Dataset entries
"""
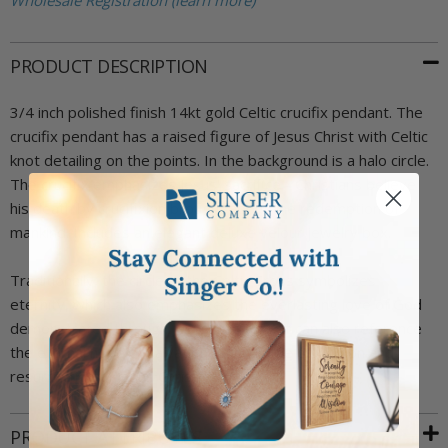
Wholesale Registration (learn more)
PRODUCT DESCRIPTION
3/4 inch polished finish 14kt gold Celtic crucifix pendant. The
crucifix pendant has a raised figure of Jesus Christ with Celtic
knot detailing on the points. In the background is a halo circle.
The crucifix emphasizes Jesus' sacrifice - Christians believe
his death by crucifixion brought about the redemption of
mankind. Includes an elegant deluxe velour jewelry box.
Traditionally, the circle of the Celtic Cross symbolizes
eternity, which also emphasizes the everlasting love of God
demonstrated through Jesus' sacrifice. It can also reference
the eternal hope of salvation found in the crucifixion and
resurrection of Jesus Christ.
PRODUCT ATTRIBUTES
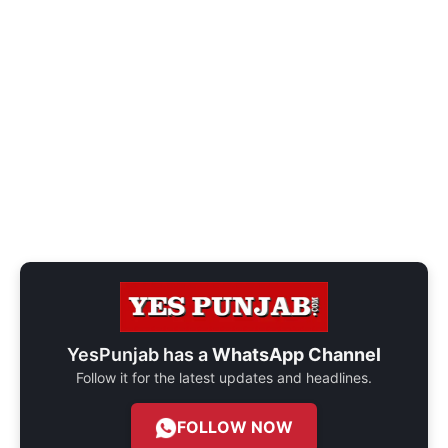
YesPunjab has a
WhatsApp Channel
Follow it for the latest updates and headlines.
FOLLOW NOW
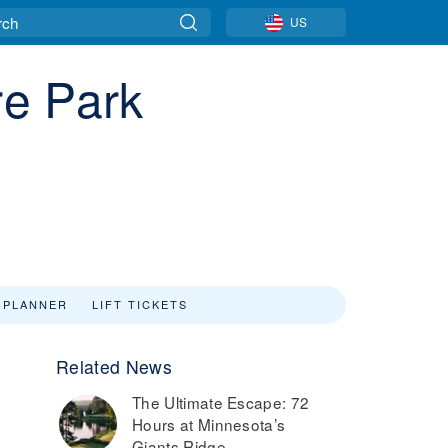
US
re Park
 PLANNER
LIFT TICKETS
Related News
The Ultimate Escape: 72
Hours at Minnesota’s
Giants Ridge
"""
Return the text of every record above word for word, omitting the pictures.

**RESULT BELOW**
Wholesale Registration (learn more)
PRODUCT DESCRIPTION
3/4 inch polished finish 14kt gold Celtic crucifix pendant. The
crucifix pendant has a raised figure of Jesus Christ with Celtic
knot detailing on the points. In the background is a halo circle.
The crucifix emphasizes Jesus' sacrifice - Christians believe
his death by crucifixion brought about the redemption of
mankind. Includes an elegant deluxe velour jewelry box.
Traditionally, the circle of the Celtic Cross symbolizes
eternity, which also emphasizes the everlasting love of God
demonstrated through Jesus' sacrifice. It can also reference
the eternal hope of salvation found in the crucifixion and
resurrection of Jesus Christ.
PRODUCT ATTRIBUTES
YesPunjab has a
WhatsApp Channel
Follow it for the latest updates and headlines.
FOLLOW NOW
US
re Park
 PLANNER
LIFT TICKETS
Related News
The Ultimate Escape: 72
Hours at Minnesota’s
Giants Ridge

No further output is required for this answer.